Maurer questioned Mueller about an anti-psychotic medication prescribed to Marley, and Mueller said the dosage level Marley was prescribed was likely more of an anti-anxiety than anti-psychotic use.
Gibson County Prosecutor Michael Cochren said the state believes the doctors' reports are indicative of Marley's competency to stand trial.
The jury trial remains scheduled to begin Nov. 27 in Gibson Circuit Court. A Nov. 22 final pretrial hearing is also scheduled. Before Wednesday's hearing concluded, Cochren made note of a defense motion granted ordering transport of two Princeton men in custody awaiting trial in a May Knox County murder case as potential witnesses in the Marley trial.

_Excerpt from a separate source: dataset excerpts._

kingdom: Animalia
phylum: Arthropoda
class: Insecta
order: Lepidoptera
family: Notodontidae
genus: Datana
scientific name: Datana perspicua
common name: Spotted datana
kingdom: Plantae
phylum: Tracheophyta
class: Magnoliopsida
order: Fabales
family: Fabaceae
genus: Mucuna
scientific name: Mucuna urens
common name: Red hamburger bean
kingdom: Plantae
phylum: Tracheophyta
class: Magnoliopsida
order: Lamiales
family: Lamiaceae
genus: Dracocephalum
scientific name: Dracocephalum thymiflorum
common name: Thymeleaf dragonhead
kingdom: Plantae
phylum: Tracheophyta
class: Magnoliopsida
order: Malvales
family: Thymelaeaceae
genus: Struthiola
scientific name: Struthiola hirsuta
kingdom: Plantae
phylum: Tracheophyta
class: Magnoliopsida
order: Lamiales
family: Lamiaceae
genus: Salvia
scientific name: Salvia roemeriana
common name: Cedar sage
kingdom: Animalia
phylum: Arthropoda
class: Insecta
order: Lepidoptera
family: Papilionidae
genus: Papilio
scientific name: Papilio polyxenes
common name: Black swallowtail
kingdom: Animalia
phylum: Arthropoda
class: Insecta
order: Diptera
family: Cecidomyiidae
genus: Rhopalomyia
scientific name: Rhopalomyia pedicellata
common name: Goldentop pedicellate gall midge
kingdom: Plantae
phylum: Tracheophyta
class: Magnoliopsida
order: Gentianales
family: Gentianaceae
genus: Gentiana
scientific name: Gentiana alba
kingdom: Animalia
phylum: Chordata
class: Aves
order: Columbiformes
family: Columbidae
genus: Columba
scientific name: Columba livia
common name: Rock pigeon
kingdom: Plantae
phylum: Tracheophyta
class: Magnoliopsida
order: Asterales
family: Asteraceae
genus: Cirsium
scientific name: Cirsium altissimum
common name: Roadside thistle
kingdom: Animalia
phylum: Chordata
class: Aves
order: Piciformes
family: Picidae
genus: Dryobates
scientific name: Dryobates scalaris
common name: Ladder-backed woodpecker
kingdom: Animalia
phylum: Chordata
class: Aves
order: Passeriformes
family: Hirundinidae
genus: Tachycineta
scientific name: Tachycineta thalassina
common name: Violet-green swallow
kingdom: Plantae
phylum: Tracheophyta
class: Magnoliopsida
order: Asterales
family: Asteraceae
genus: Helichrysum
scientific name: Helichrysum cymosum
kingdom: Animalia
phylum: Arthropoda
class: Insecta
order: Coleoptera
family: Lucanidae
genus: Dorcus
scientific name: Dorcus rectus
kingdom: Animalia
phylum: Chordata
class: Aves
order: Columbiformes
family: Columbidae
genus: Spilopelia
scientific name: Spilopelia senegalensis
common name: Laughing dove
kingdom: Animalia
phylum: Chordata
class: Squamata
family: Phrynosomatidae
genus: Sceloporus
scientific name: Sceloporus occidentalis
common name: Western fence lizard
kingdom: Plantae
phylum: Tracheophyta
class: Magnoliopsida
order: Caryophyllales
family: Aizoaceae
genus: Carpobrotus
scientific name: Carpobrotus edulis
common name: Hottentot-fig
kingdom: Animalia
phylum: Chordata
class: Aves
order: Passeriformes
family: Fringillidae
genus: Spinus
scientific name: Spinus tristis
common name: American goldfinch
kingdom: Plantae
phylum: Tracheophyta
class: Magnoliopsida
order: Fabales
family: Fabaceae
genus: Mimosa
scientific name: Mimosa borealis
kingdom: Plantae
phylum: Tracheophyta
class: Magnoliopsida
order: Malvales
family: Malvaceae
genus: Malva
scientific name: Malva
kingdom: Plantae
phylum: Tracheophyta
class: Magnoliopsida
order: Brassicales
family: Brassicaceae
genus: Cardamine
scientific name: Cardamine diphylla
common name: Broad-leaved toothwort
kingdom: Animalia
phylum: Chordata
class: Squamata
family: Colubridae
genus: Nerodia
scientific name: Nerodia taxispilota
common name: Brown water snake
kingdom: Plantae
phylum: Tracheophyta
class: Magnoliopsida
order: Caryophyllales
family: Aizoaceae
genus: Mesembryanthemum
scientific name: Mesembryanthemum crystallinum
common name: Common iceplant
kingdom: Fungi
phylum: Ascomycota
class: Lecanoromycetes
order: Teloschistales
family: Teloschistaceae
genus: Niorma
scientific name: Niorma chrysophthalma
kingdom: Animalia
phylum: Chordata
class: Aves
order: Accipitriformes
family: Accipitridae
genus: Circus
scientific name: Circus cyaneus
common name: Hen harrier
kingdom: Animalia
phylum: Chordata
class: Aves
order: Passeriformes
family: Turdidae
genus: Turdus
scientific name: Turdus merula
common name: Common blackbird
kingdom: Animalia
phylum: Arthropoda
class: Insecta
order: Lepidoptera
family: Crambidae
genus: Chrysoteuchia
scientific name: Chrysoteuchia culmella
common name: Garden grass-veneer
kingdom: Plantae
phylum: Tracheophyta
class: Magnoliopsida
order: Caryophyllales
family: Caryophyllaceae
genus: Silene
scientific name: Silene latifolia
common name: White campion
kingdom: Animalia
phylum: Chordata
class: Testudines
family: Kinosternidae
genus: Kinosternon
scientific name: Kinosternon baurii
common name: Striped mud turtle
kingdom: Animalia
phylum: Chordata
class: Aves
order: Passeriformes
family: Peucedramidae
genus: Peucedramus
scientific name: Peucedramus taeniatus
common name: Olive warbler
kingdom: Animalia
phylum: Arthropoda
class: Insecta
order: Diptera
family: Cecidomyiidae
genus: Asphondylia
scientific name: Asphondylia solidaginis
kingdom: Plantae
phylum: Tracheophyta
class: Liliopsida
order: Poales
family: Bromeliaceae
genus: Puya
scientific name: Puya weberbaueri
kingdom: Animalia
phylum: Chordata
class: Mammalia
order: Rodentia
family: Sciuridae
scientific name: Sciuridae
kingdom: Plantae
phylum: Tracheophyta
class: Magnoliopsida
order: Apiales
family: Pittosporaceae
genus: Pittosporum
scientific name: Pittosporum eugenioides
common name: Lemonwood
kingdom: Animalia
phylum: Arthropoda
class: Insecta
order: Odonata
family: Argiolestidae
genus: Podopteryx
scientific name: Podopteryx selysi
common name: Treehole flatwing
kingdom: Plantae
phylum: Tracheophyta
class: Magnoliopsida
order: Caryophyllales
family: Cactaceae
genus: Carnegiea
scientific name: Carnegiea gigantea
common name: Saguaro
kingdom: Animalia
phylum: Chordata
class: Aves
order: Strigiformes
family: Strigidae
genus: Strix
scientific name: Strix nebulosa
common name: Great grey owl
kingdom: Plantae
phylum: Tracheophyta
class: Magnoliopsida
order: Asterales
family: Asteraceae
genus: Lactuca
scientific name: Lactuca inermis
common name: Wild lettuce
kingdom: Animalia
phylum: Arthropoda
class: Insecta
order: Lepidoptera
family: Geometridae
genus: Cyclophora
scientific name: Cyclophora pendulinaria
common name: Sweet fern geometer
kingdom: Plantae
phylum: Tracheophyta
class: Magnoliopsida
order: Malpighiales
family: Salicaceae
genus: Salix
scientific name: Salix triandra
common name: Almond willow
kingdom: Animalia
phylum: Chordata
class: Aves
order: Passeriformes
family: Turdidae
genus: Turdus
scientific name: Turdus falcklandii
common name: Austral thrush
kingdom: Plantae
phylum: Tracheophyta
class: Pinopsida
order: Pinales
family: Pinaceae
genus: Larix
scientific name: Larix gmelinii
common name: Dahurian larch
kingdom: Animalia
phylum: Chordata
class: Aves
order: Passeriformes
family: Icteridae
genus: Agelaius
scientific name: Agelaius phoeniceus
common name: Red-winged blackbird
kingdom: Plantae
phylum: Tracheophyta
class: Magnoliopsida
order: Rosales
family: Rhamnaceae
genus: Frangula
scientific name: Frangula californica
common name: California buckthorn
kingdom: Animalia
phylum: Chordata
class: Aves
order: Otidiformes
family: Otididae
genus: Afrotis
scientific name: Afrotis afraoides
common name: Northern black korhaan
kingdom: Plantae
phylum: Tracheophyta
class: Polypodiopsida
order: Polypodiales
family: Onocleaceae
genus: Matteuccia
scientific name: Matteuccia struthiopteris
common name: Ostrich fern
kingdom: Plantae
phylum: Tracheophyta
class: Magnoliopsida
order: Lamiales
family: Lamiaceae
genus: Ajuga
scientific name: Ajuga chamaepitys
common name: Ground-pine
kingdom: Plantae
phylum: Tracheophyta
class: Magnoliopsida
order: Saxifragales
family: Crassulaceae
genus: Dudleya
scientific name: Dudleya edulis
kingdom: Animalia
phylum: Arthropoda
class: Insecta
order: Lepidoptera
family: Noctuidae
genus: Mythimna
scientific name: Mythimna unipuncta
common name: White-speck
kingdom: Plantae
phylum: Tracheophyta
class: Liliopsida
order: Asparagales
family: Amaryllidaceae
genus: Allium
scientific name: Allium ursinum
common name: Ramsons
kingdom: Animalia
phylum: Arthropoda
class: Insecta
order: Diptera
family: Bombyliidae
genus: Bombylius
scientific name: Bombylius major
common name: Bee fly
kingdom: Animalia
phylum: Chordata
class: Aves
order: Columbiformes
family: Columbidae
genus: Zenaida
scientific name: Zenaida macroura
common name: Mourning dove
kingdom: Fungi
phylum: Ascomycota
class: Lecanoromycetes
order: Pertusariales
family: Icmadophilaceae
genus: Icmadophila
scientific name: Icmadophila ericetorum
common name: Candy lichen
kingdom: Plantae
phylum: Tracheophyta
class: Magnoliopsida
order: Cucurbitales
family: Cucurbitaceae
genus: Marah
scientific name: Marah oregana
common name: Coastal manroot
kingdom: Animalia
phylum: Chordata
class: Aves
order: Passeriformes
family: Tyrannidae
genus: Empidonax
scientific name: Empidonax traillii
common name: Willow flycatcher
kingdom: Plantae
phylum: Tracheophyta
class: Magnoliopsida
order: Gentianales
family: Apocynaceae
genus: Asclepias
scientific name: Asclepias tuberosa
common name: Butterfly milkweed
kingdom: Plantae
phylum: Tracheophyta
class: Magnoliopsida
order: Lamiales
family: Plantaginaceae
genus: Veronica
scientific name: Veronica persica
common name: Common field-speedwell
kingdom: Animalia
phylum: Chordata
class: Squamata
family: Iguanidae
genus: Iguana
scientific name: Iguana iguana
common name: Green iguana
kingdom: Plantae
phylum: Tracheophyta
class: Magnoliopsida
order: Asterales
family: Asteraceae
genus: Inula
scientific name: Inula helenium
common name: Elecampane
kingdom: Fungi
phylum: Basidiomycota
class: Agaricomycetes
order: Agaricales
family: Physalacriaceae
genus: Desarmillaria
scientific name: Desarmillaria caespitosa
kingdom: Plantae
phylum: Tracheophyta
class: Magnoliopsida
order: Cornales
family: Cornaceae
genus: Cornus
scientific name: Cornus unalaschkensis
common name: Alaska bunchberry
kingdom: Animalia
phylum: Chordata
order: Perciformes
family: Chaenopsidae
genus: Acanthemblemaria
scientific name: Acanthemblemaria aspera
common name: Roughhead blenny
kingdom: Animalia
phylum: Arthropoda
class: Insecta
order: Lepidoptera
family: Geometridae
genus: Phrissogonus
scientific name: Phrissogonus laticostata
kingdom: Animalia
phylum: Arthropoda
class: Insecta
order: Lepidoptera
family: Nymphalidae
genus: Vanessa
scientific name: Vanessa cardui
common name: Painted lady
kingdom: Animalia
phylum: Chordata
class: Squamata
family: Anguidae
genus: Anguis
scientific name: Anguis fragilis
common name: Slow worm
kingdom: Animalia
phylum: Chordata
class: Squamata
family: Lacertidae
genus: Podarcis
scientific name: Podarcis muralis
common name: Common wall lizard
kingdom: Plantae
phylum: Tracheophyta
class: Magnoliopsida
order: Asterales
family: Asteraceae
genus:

This summer, Maurer's motion seeking investigatory material related to the arrests of Christopher J. Schatz, 41, and Jeremy R. Schatz, 27, in the May 3 death of John D. Lowe of Decker, was granted. Judge Meade also ordered the Gibson County Prosecutor’s office to produce any evidence regarding its investigation into a possible link between the Schatz cousins and home security surveillance footage of a masked person shooting into a home on Old Owensville Road May 1.
Maurer filed the request seeking exculpatory evidence that could benefit Marley, based on a statement that Marley made to police in the hours after Fleck’s stabbing death last fall. In a probable cause hearing last year, Princeton Police Dept. Assistant Chief Mike Hurt testified that Marley told him in an interview that a masked man covered in white paint, armed with a gun and knife, knocked at his door and threatened him.
In that hearing, Hurt testified that Marley told him he took his child and ran to the back, and the man must have chased and killed Fleck. Hurt said that when he challenged Marley’s account, Marley became angry and asked for a lawyer.
Maurer’s request for the materials in the other cases made note of a news report that Gibson County authorities investigated a link between the Schatzes, arrested in the Knox County death of John Lowe, and a May 1 report involving a gun shot at a house on Old Ind. 65 in Gibson County.
The Schatzes are in custody in Knox County awaiting trial in February in the Lowe death. No charge was filed in Gibson County against either of them in connection with the shooting incident on Old Owensville Road.